Zulassung von Medikamenten beschleunigen

Lange Zulassungsverfahren verstärken den Medikamentenmangel in der Schweiz zusätzlich. Für die Patienten, die auf die Versorgung mit betroffenen Medikamenten angewiesen sind, ist diese Situation äusserst prekär und sie müssen teils Monate auf das Medikament warten. Selbst wenn die Zulassungs- und Kontrollbehörde für Medikamente (Swissmedic) die Präparate zügig zulässt, muss das BAG noch die Vergütung durch die Krankenkassen abklären.

Für eine Beschleunigung des Zulassungsverfahrens für Medikamente ist eine Harmonisierung der Prozesse von Swissmedic, BAG und der Pharmaindustrie notwendig, wie die Eidgenössische Finanzkontrolle (EFK) fordert. So könnten bereits parallel zum Prüfverfahren der Swissmedic die Preisverhandlungen zwischen BAG und den Pharmaunternehmen beginnen.

Zur Beschleunigung der Preisverhandlungen zwischen BAG und den Unternehmen empfiehlt die EFK ein gesundheitsökonomisches Bewertungsmodell, das Grenzwerte festlegt, in denen der Preis auszuhandeln ist. Medienberichten zufolge haben BAG und Swissmedic einem solchen Bewertungsmodell bereits zugestimmt.

Auch der Bundesrat habe bereits gehandelt und den sogenannten „Early Access” eingeführt. Dieser Prozess ermöglicht es, lebenswichtige Medikamente gleichzeitig zuzulassen und für kassenpflichtig zu erklären.

Bedeutung des Medikamentenmangels für medizinisches Fachpersonal

Für das Pflegefachpersonal in den Spitälern, für die Apotheker und für Ärzte bedeutet der Medikamentenmangel gravierende Einschnitte in ihre Arbeitsweisen und vor allem für den Genesungsprozess der Patienten.

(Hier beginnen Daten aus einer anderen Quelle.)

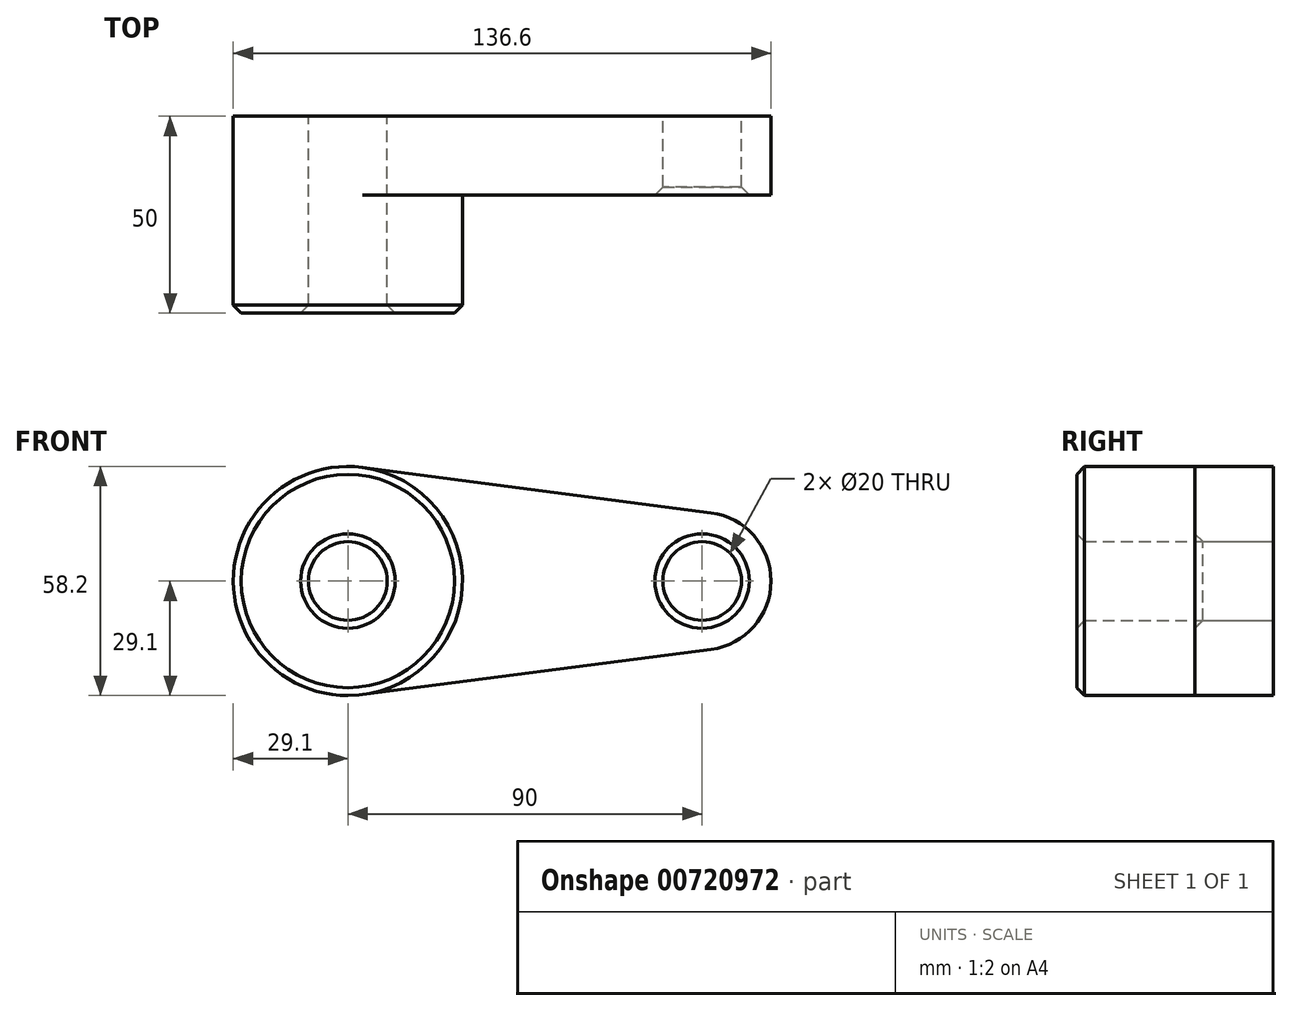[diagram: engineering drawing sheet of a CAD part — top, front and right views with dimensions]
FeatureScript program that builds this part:
annotation { "Feature Type Name" : "Feature", "Feature Type Description" : "" }
export const myFeature = defineFeature(function(context is Context, id is Id, definition is map)
    precondition{}
    {
        {
            var Q0;
            Q0=qCreatedBy(makeId("Front.planeOp"),FACE);
            var sketch = newSketch(context, id + "F0", { "sketchPlane" : qUnion([Q0])});
            skCircle(sketch, "E0", {"center": v(0, 0) * mm, "radius": 29.1 * mm});
            skCircle(sketch, "E1", {"center": v(90, 0) * mm, "radius": 17.5 * mm});
            skLineSegment(sketch, "E2", {"start": v(3.75, 28.86) * mm, "end": v(92.26, 17.35) * mm});
            skLineSegment(sketch, "E3", {"start": v(3.75, -28.86) * mm, "end": v(92.26, -17.35) * mm});
            skCircle(sketch, "E4", {"center": v(0, 0) * mm, "radius": 10 * mm});
            skCircle(sketch, "E5", {"center": v(90, 0) * mm, "radius": 10 * mm});
            skSolve(sketch);
        }
        {
            var Q0;
            Q0=makeQuery(id+"F0.imprint","IMPRINT",FACE,{"disambiguationData":[TD([[makeQuery(id+"F0.imprint","IMPRINT",EDGE,{"derivedFrom":sQuery(id+"F0.wireOp",EDGE,"E4")}),-1.0]])]});
            var Q1;
            {var subQ0=sQuery(id+"F0.wireOp",EDGE,"E2");Q1=makeQuery(id+"F0.imprint","IMPRINT",FACE,{"disambiguationData":[TD([[makeQuery(id+"F0.imprint","IMPRINT",EDGE,{"derivedFrom":subQ0}),-1.0]])]});}
            var Q2;
            Q2=makeQuery(id+"F0.imprint","IMPRINT",FACE,{"disambiguationData":[TD([[makeQuery(id+"F0.imprint","IMPRINT",EDGE,{"derivedFrom":sQuery(id+"F0.wireOp",EDGE,"E5")}),-1.0]])]});
            extrude(context, id + "F1", {"entities" : qUnion([Q0, Q1, Q2]), "depth" : 20 * mm, "offsetDistance" : 25.4 * mm});
        }
        {
            var Q0;
            Q0=makeQuery(id+"F0.imprint","IMPRINT",FACE,{"disambiguationData":[TD([[makeQuery(id+"F0.imprint","IMPRINT",EDGE,{"derivedFrom":sQuery(id+"F0.wireOp",EDGE,"E4")}),-1.0]])]});
            extrude(context, id + "F2", {"entities" : qUnion([Q0]), "operationType" : NewBodyOperationType.ADD, "depth" : 50 * mm, "offsetDistance" : 25.4 * mm});
        }
        {
            var Q0;
            Q0=makeQuery(id+"F1.opExtrude","CAP_EDGE",EDGE,{"disambiguationData":[OSD([sQuery(id+"F0.wireOp",EDGE,"E5")])],"isStart":false});
            var Q1;
            Q1=makeQuery(id+"F2.opExtrude","CAP_EDGE",EDGE,{"disambiguationData":[OSD([sQuery(id+"F0.wireOp",EDGE,"E4")])],"isStart":false});
            var Q2;
            Q2=makeQuery(id+"F2.opExtrude","CAP_EDGE",EDGE,{"disambiguationData":[OSD([sQuery(id+"F0.wireOp",EDGE,"E0")])],"isStart":false});
            chamfer(context, id + "F3", {"entities" : qUnion([Q0, Q1, Q2]), "width" : 2 * mm, "tangentPropagation" : true});
        }
    });
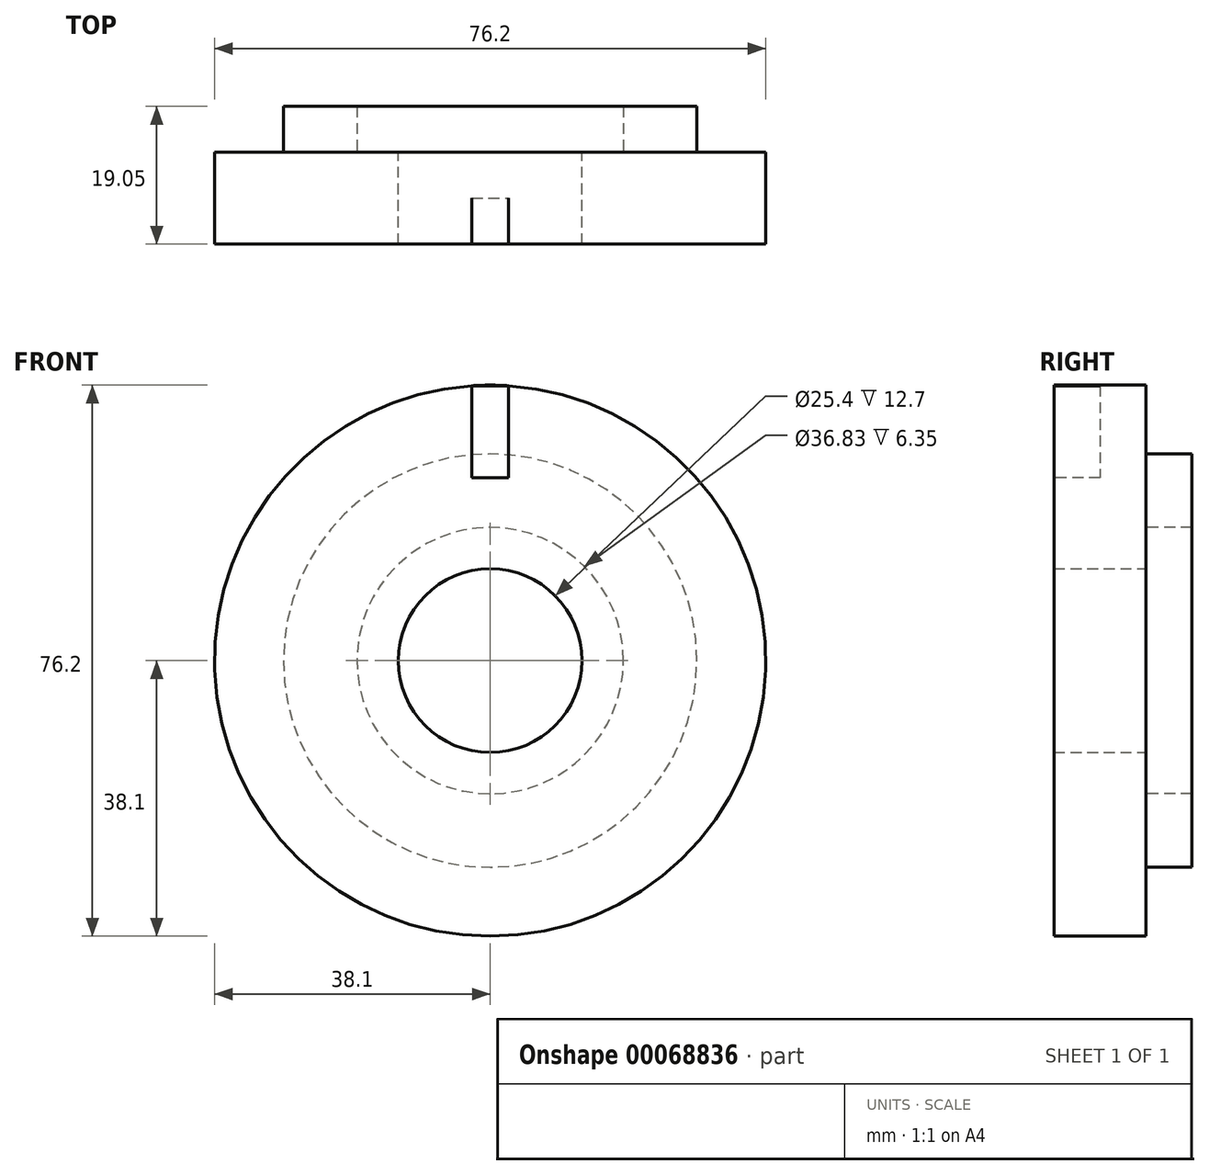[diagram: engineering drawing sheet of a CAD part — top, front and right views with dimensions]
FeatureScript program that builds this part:
annotation { "Feature Type Name" : "Feature", "Feature Type Description" : "" }
export const myFeature = defineFeature(function(context is Context, id is Id, definition is map)
    precondition{}
    {
        {
            var Q0;
            Q0=qCreatedBy(makeId("Front.planeOp"),FACE);
            var sketch = newSketch(context, id + "F0", { "sketchPlane" : qUnion([Q0])});
            skCircle(sketch, "E0", {"center": v(0, 0) * mm, "radius": 38.1 * mm});
            skCircle(sketch, "E1", {"center": v(0, 0) * mm, "radius": 12.7 * mm});
            skCircle(sketch, "E2", {"center": v(0, 0) * mm, "radius": 34.93 * mm, "construction": true});
            skPoint(sketch, "E3", {"position": v(0, 34.93) * mm});
            skPoint(sketch, "E4", {"position": v(-34.93, 0) * mm});
            skPoint(sketch, "E5", {"position": v(0, -34.92) * mm});
            skPoint(sketch, "E6", {"position": v(34.93, 0) * mm});
            skSolve(sketch);
        }
        {
            var Q0;
            Q0=qSketchRegion(id+"F0",true);
            extrude(context, id + "F1", {"entities" : qUnion([Q0]), "depth" : 12.7 * mm});
        }
        {
            var Q0;
            Q0=makeQuery(id+"F1.opExtrude","CAP_FACE",FACE,{"disambiguationData":[OSD([sQuery(id+"F0.wireOp",EDGE,"E0"),sQuery(id+"F0.wireOp",EDGE,"E1")])],"isStart":true});
            var sketch = newSketch(context, id + "F2", { "sketchPlane" : qUnion([Q0])});
            skCircle(sketch, "E7", {"center": v(0, 0) * mm, "radius": 18.41 * mm});
            skCircle(sketch, "E8", {"center": v(0, 0) * mm, "radius": 28.58 * mm});
            skSolve(sketch);
        }
        {
            var Q0;
            Q0=makeQuery(id+"F2.imprint","IMPRINT",FACE,{"disambiguationData":[TD([[makeQuery(id+"F2.imprint","IMPRINT",EDGE,{"derivedFrom":sQuery(id+"F2.wireOp",EDGE,"E7")}),-1.0]])]});
            extrude(context, id + "F3", {"entities" : qUnion([Q0]), "operationType" : NewBodyOperationType.ADD, "depth" : 6.35 * mm});
        }
        {
            var Q0;
            Q0=makeQuery(id+"F1.opExtrude","CAP_FACE",FACE,{"disambiguationData":[OSD([sQuery(id+"F0.wireOp",EDGE,"E0"),sQuery(id+"F0.wireOp",EDGE,"E1")])],"isStart":false});
            var sketch = newSketch(context, id + "F4", { "sketchPlane" : qUnion([Q0])});
            skLineSegment(sketch, "E9.bottom", {"start": v(-2.54, 38.02) * mm, "end": v(2.54, 38.02) * mm});
            skLineSegment(sketch, "E9.top", {"start": v(-2.54, 25.32) * mm, "end": v(2.54, 25.32) * mm});
            skLineSegment(sketch, "E9.left", {"start": v(-2.54, 38.02) * mm, "end": v(-2.54, 25.32) * mm});
            skLineSegment(sketch, "E9.right", {"start": v(2.54, 38.02) * mm, "end": v(2.54, 25.32) * mm});
            skSolve(sketch);
        }
        {
            var Q0;
            Q0 = qSketchRegion(id + "F4", true);
            extrude(context, id + "F5", {"entities" : qUnion([Q0]), "operationType" : NewBodyOperationType.REMOVE, "oppositeDirection" : true, "depth" : 6.35 * mm});
        }
    });
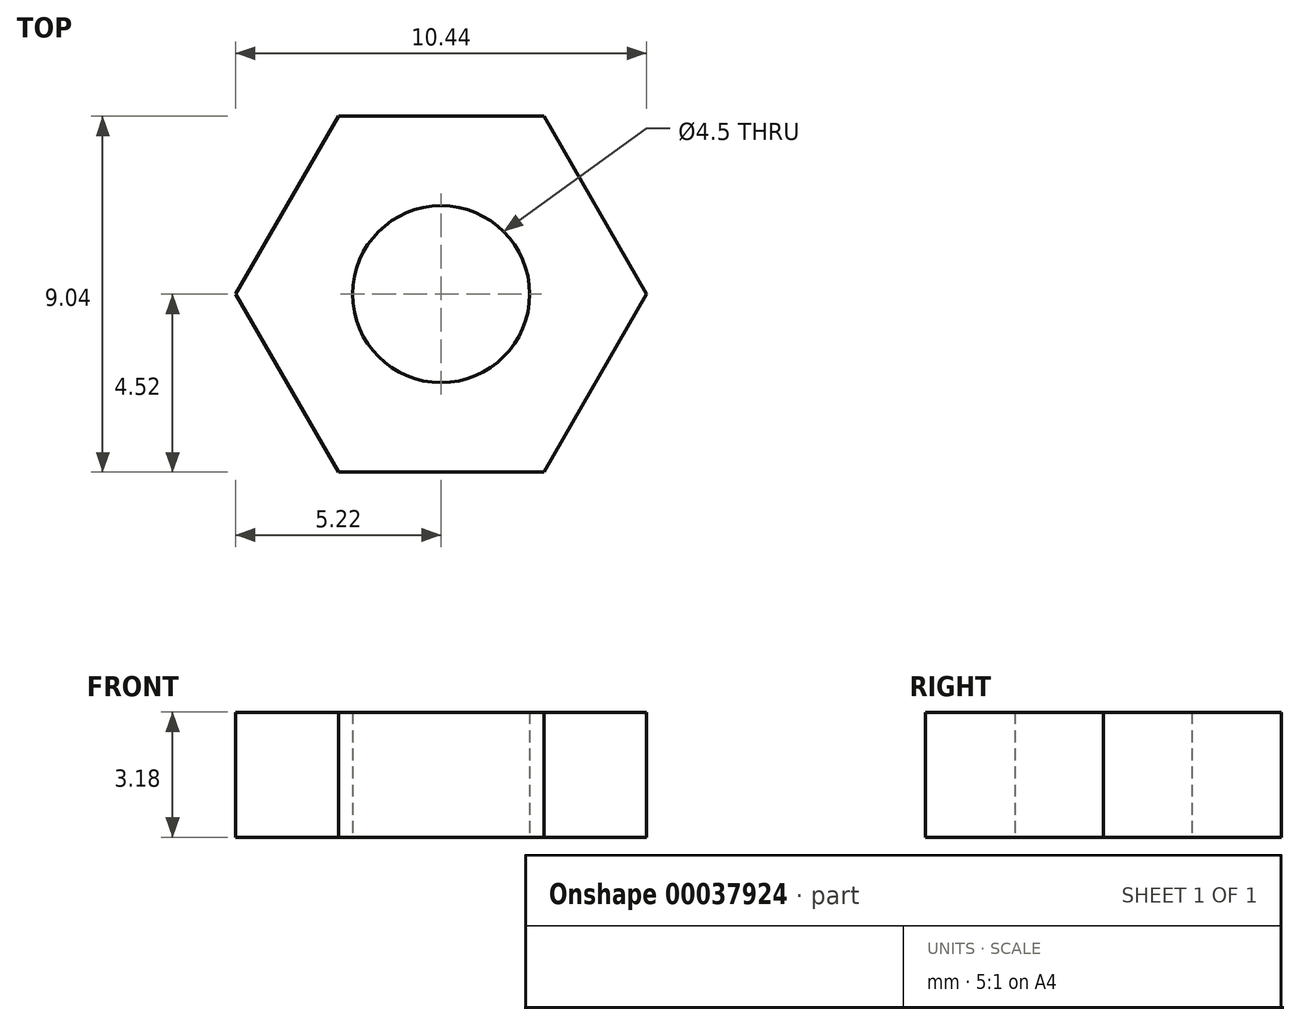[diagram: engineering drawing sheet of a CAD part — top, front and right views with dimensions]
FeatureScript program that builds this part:
annotation { "Feature Type Name" : "Feature", "Feature Type Description" : "" }
export const myFeature = defineFeature(function(context is Context, id is Id, definition is map)
    precondition{}
    {
        {
            var Q0;
            Q0=qCreatedBy(makeId("Top.planeOp"),FACE);
            var sketch = newSketch(context, id + "F0", { "sketchPlane" : qUnion([Q0])});
            skCircle(sketch, "E0", {"center": v(0, 0) * mm, "radius": 2.25 * mm});
            skCircle(sketch, "E1.cCircle", {"center": v(0, 0) * mm, "radius": 4.52 * mm, "construction": true});
            skLineSegment(sketch, "E1.0", {"start": v(5.22, 0) * mm, "end": v(2.61, -4.52) * mm});
            skLineSegment(sketch, "E1.1", {"start": v(2.61, -4.52) * mm, "end": v(-2.61, -4.52) * mm});
            skLineSegment(sketch, "E1.2", {"start": v(-2.61, -4.52) * mm, "end": v(-5.22, 0) * mm});
            skLineSegment(sketch, "E1.3", {"start": v(-5.22, 0) * mm, "end": v(-2.61, 4.52) * mm});
            skLineSegment(sketch, "E1.4", {"start": v(-2.61, 4.52) * mm, "end": v(2.61, 4.52) * mm});
            skLineSegment(sketch, "E1.5", {"start": v(2.61, 4.52) * mm, "end": v(5.22, 0) * mm});
            skPoint(sketch, "E1.0.midPoint", {"position": v(3.92, -2.26) * mm});
            skSolve(sketch);
        }
        {
            var Q0;
            Q0 = qSketchRegion(id + "F0", true);
            extrude(context, id + "F1", {"entities" : qUnion([Q0]), "depth" : 3.17 * mm});
        }
    });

Intransparente Lieferketten machen es unmöglich vorher zu sagen, wie lange Medikamentenmangel für bestimmte Arzneimittel besteht oder ab wann diese knapp werden könnten. Das macht es vor allem für die Apotheken schwer, mit ihren vorhandenen Medikamenten zu haushalten. Es ist unter anderem ein Ziel der Plattform drugshortage.ch dem vorzubeugen. Medizinisches Fachpersonal aus allen Sparten im Gesundheitswesen können sich dort so gut es geht informieren und entsprechende Planungsmassnahmen ergreifen.

Im Falle der Verknappung bestimmter Medikamente müssen betroffene Gesundheits- und Pflegeeinrichtungen, Ärzte, Pflegefachkräfte und Apotheker alternative Lösungen finden. Meistens bedeutet das, alternative Medikamente und Generika mit dem gleichen Wirkstoff wie das eigentlich benötigte Medikament ausfindig zu machen und die Verfügbarkeit dafür zu prüfen. Dabei wird auch zunehmend auf den Import von Medikamenten zurückgegriffen.

Apotheken oder auch Spitalapotheken bestellen dann auch die einzelnen Wirkstoffe und mischen die benötigten Medikamente selbst zusammen. Egal welche Lösung gefunden wird – die Suche nach oder eigene Herstellung von benötigten Medikamenten ist zeitaufwändig und bindet das Gesundheitspersonal, das in vielen Bereichen aufgrund des Fachkräftemangels bereits stark unterbesetzt ist.